Her tone shifts immediately. “On it. Do you need anything else, Doc?”
“Call Helen at the front desk and tell her to keep the lobby clear when they bring the patient in.”
“Got it. I’ll organize coffee and a pizza delivery. You haven’t eaten since lunch. Bacon and pineapple?”
I groan. “You’re a godsend. Leave it in the fridge in the staff room, but be sure to put my name on it. I’ll get to it when I can.”
“Done. Go save a life, Dr. Keller.”
The hospital appears at the end of the access road, low and wide and lit up against the dusk. It was designed by someone who understood what we do here. Every doorway is oversized; the main surgical bay is built to the scale of a commercial aircraft hangar. Most of our patients arrive in their human form. There is a three-story building to the side that houses them.
The “hangar” is for the critical ones who are stuck in dragon form.
I pull into my reserved bay and slow-jog through the side entrance, already shedding my jacket.
“Dr. Keller.” Carla materializes in the corridor with a coffee in one hand and my white coat in the other.
“Status?”
“They’re one minute out. Hannah has the induction room prepped. Lena is scrubbing. Dr. Patel is wrapping up in OR 2. Imaging is standing by.”
“You need to notify the family.”
“Our patient, Onyx’s, next of kin is a brother who has been notified, and he’s on his way, but he won’t arrive for at least an hour. Onyx’s rider is being transported to the human facility in critical condition.”
I down half the cup of coffee and hand what’s left back. “Thanks. Can you stay and meet the brother? Get him to the waiting area, and the night shift can take over from there.” I lift my brows.
“Of course.”
“What would I do without you?”
“You’d suffer.” She smiles.
I smile back. “I’d better get to it.”
I push through the double doors into the surgical wing. The lighting here is a bright, clinical white. The air smells like disinfectant and that particular ozone tang that always hangs around when we’ve had to power up the heavy monitoring equipment.

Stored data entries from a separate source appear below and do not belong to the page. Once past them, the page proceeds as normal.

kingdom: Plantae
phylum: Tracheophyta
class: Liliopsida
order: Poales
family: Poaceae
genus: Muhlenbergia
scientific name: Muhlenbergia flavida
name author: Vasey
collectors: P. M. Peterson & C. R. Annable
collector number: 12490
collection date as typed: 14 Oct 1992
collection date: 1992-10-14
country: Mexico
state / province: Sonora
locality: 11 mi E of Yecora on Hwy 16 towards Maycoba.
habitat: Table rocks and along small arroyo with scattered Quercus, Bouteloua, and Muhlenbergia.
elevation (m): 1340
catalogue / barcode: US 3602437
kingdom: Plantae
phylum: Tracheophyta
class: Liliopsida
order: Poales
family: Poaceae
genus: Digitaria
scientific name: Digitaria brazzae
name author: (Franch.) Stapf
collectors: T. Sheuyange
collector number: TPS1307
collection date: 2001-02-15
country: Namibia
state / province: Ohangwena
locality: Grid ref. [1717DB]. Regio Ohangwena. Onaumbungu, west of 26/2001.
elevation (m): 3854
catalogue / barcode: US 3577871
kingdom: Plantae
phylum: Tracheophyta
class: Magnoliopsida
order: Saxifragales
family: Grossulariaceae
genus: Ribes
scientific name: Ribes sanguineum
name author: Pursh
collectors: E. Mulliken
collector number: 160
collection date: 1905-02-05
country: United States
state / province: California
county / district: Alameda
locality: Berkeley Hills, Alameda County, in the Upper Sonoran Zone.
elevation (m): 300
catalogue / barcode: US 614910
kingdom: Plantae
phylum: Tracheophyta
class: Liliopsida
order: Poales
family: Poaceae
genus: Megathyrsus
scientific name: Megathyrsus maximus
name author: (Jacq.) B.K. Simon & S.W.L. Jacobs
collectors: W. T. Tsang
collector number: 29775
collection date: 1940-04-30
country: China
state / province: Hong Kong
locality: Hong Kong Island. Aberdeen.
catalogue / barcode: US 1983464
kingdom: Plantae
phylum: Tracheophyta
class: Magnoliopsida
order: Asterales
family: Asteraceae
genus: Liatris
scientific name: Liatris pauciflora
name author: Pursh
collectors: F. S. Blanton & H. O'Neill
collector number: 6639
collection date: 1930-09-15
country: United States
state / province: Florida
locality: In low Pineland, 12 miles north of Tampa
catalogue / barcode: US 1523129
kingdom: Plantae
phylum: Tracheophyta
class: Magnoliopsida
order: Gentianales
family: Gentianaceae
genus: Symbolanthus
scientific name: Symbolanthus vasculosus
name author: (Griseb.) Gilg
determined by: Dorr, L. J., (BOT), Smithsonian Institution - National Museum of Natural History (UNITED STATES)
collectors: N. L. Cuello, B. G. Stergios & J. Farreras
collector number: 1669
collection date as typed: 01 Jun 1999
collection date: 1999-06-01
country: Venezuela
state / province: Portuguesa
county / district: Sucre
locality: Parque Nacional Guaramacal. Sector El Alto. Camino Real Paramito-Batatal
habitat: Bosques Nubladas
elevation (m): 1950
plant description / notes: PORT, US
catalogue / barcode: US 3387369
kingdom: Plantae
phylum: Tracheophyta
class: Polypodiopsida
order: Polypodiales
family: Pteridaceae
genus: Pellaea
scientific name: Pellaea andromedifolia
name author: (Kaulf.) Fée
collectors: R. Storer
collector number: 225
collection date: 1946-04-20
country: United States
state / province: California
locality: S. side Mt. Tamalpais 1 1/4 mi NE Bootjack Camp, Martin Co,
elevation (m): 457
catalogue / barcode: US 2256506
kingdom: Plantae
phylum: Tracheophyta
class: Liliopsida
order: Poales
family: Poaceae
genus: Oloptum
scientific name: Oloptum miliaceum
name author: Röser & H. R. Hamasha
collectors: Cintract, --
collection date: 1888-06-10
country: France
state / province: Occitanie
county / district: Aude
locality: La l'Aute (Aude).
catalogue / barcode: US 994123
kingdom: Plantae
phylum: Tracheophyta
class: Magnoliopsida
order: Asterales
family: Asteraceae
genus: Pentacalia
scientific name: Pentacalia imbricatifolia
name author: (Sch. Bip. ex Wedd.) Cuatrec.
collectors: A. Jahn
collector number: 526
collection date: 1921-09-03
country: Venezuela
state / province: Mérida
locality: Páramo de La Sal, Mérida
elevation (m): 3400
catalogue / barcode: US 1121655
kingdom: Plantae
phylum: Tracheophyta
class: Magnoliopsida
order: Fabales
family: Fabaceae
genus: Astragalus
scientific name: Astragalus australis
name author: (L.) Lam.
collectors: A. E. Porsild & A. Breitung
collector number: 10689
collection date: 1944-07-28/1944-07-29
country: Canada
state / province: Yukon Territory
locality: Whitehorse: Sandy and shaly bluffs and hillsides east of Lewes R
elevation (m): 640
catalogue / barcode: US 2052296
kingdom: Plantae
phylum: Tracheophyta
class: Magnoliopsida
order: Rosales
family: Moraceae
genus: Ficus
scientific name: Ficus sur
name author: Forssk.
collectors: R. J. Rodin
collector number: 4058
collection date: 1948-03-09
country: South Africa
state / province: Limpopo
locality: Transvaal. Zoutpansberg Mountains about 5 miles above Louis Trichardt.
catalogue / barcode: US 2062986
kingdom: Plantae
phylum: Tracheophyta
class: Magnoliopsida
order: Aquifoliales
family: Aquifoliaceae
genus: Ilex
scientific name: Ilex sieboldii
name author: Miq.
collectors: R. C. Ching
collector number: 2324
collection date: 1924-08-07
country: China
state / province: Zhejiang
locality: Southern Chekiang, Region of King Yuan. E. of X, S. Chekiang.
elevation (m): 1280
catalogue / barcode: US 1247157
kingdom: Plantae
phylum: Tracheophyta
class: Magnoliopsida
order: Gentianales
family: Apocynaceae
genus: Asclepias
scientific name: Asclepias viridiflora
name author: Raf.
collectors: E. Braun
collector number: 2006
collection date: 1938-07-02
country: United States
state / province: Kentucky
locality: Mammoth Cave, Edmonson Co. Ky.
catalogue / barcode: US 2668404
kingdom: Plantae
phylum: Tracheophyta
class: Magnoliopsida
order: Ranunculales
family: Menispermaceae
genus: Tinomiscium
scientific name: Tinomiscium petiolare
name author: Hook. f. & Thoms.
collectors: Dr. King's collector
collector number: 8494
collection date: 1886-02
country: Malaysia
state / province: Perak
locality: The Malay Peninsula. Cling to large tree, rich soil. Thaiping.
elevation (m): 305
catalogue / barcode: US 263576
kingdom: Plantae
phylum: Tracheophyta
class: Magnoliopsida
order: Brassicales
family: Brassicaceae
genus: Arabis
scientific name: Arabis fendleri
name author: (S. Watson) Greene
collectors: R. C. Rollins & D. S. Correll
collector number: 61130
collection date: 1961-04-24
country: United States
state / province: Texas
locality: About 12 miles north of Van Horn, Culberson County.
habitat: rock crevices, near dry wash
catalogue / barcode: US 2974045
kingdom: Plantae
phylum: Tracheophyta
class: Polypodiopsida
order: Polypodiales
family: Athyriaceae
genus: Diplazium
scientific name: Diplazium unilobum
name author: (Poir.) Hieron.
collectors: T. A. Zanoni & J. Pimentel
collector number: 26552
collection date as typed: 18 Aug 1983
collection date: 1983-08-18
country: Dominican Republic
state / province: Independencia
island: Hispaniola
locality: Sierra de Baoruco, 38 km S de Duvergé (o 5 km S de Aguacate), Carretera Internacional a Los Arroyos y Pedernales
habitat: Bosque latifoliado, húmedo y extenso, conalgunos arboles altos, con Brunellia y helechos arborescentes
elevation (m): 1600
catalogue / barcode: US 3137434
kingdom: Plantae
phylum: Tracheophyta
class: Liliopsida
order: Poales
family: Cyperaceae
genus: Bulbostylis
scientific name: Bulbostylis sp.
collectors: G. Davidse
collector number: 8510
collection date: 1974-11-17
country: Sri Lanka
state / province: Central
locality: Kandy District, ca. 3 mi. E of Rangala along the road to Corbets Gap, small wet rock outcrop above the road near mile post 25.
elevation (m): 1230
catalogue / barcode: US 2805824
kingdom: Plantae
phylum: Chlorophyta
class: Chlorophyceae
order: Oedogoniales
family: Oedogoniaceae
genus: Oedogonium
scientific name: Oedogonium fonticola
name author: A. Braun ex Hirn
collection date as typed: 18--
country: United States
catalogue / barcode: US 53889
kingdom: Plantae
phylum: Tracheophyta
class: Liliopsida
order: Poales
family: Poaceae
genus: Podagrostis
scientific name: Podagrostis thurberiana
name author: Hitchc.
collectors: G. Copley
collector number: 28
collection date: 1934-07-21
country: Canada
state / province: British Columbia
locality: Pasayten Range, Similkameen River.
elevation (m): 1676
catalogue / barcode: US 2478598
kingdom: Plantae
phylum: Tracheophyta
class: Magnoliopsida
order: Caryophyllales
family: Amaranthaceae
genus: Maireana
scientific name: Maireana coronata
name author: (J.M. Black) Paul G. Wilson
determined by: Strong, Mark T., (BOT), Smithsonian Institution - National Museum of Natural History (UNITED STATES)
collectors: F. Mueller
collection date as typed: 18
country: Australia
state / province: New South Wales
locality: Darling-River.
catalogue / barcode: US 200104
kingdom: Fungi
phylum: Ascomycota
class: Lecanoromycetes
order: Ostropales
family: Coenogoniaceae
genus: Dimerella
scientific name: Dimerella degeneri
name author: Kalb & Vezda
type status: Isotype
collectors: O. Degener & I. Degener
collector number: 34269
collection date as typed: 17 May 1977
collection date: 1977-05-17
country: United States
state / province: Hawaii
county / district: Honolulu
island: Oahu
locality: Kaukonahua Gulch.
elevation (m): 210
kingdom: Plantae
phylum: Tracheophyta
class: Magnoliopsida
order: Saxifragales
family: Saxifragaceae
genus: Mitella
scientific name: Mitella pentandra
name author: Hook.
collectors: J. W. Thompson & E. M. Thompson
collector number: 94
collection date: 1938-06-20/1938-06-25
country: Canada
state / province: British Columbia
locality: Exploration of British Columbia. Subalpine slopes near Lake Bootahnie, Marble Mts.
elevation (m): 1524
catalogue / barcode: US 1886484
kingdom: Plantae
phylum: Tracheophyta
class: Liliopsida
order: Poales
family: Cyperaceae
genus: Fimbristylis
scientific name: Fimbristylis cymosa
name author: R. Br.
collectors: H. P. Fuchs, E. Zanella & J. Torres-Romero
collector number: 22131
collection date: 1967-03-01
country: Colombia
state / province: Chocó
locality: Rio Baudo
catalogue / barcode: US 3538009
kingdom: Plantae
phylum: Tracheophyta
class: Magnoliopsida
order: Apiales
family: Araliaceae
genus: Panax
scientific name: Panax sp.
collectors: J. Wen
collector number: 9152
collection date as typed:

Brody is at the scrub sink with his arms lathered to the elbow. He’s the best surgical tech I’ve ever worked with, which is saying something after eight years at the exotic animal facility on the Mainland before coming here nearly four years ago.
“He’s here, Dr. Keller,” Brody says without turning around. “The flatbed just cleared the gate.”
I nod and start to scrub my hands. Nails first, with water as hot as I can stand it, going through the motions step by step.
Lena joins me at the adjacent sink. “Hannah wants to know whether you want isoflurane or sevoflurane on the table?” she asks.
I throw out some orders, then I rinse, glove, and gown up. Brody is at my elbow with my headlamp as I walk.
“Incoming,” Hannah calls from the theater. “They’re rolling him in.”
The sound of the transport reaches me before I see it. There is the soft, deep drag of the hydraulic flatbed being guided into the cargo bay, and the murmur of the crew. Under all of that is the hollow rasp that comes from a dragon’s lungs when he’s in serious trouble.
Crap! It’s going to be a long night.
I hope I can save him.
He fills the bay. Black scales striped with darker bands that run from the plates above his eyes down the length of his spine, tail curled tight against his body. Both wings are clearly broken. His eyes are closed. His flanks move, but it’s too fast and shallow for my liking.
“Vitals?” I ask, crossing to the head of the table where Hannah is already threading a catheter through a vein the diameter of my thumb.